By analyzing existing cross correlation between Dreyfus Tax Managed and Dreyfus Appreciation Fund, you can compare the effects of market volatilities on Dreyfus Tax and Dreyfus Appreciation and check how they will diversify away market risk if combined in the same portfolio for a given time horizon. You can also utilize pair trading strategies of matching a long position in Dreyfus Tax with a short position of Dreyfus Appreciation. Check out your portfolio center. Please also check ongoing floating volatility patterns of Dreyfus Tax and Dreyfus Appreciation.

Diversification Opportunities for Dreyfus Tax and Dreyfus Appreciation

0.66
  Correlation Coefficient

Poor diversification

The 3 months correlation between Dreyfus and Dreyfus is 0.66. Overlapping area represents the amount of risk that can be diversified away by holding Dreyfus Tax Managed and Dreyfus Appreciation Fund in the same portfolio, assuming nothing else is changed. The correlation between historical prices or returns on Dreyfus Appreciation and Dreyfus Tax is a relative statistical measure of the degree to which these equity instruments tend to move together. The correlation coefficient measures the extent to which returns on Dreyfus Tax Managed are associated (or correlated) with Dreyfus Appreciation. Values of the correlation coefficient range from -1 to +1, where. The correlation of zero (0) is possible when the price movement of Dreyfus Appreciation has no effect on the direction of Dreyfus Tax i.e., Dreyfus Tax and Dreyfus Appreciation go up and down completely randomly.

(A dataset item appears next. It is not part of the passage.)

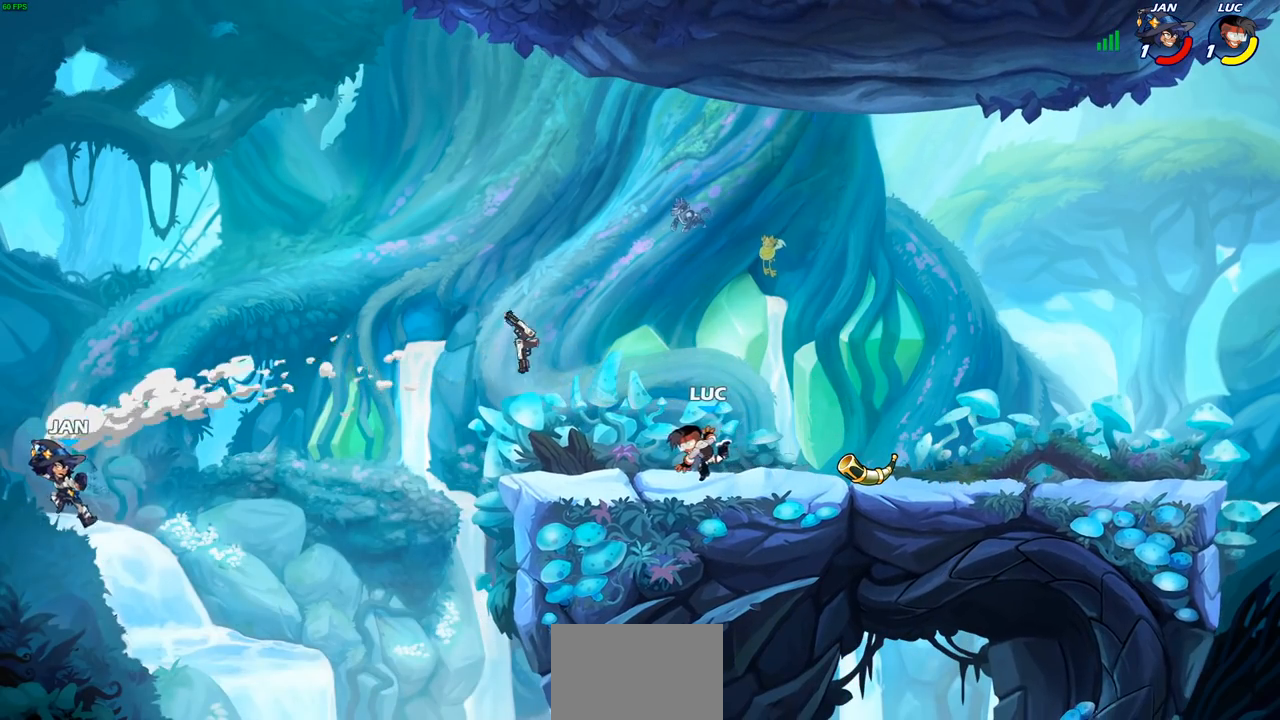
{"buttons": [], "left_stick": "left", "right_stick": "center", "events": [[67, "R1", "down"], [67, "R2", "down"], [200, "R1", "up"], [200, "R2", "up"], [400, "R1", "down"], [400, "left_stick", "left"], [483, "R1", "up"]]}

Pair Corralation between Dreyfus Tax and Dreyfus Appreciation

Assuming the 90 days horizon Dreyfus Tax Managed is expected to under-perform the Dreyfus Appreciation. In addition to that, Dreyfus Tax is 1.14 times more volatile than Dreyfus Appreciation Fund. It trades about -0.11 of its total potential returns per unit of risk. Dreyfus Appreciation Fund is currently generating about -0.11 per unit of volatility. If you would invest  4,514  in Dreyfus Appreciation Fund on September 25, 2024 and sell it today you would lose (532.00) from holding Dreyfus Appreciation Fund or give up 11.79% of portfolio value over 90 days.
Time Period3 Months [change]
DirectionMoves Together 
StrengthSignificant
Accuracy100.0%
ValuesDaily Returns

Dreyfus Tax Managed  vs.  Dreyfus Appreciation Fund

 Performance 
       Timeline  
Dreyfus Tax Managed 

Risk-Adjusted Performance

0 of 100

 
Weak
 
Strong
Very Weak
Over the last 90 days Dreyfus Tax Managed has generated negative risk-adjusted returns adding no value to fund investors. In spite of weak performance in the last few months, the Fund's basic indicators remain fairly strong which may send shares a bit higher in January 2025. The current disturbance may also be a sign of long term up-swing for the fund investors.
Dreyfus Appreciation 

Risk-Adjusted Performance

0 of 100

 
Weak
 
Strong
Very Weak
Over the last 90 days Dreyfus Appreciation Fund has generated negative risk-adjusted returns adding no value to fund investors. In spite of latest weak performance, the Fund's technical and fundamental indicators remain strong and the current disturbance on Wall Street may also be a sign of long term gains for the fund investors.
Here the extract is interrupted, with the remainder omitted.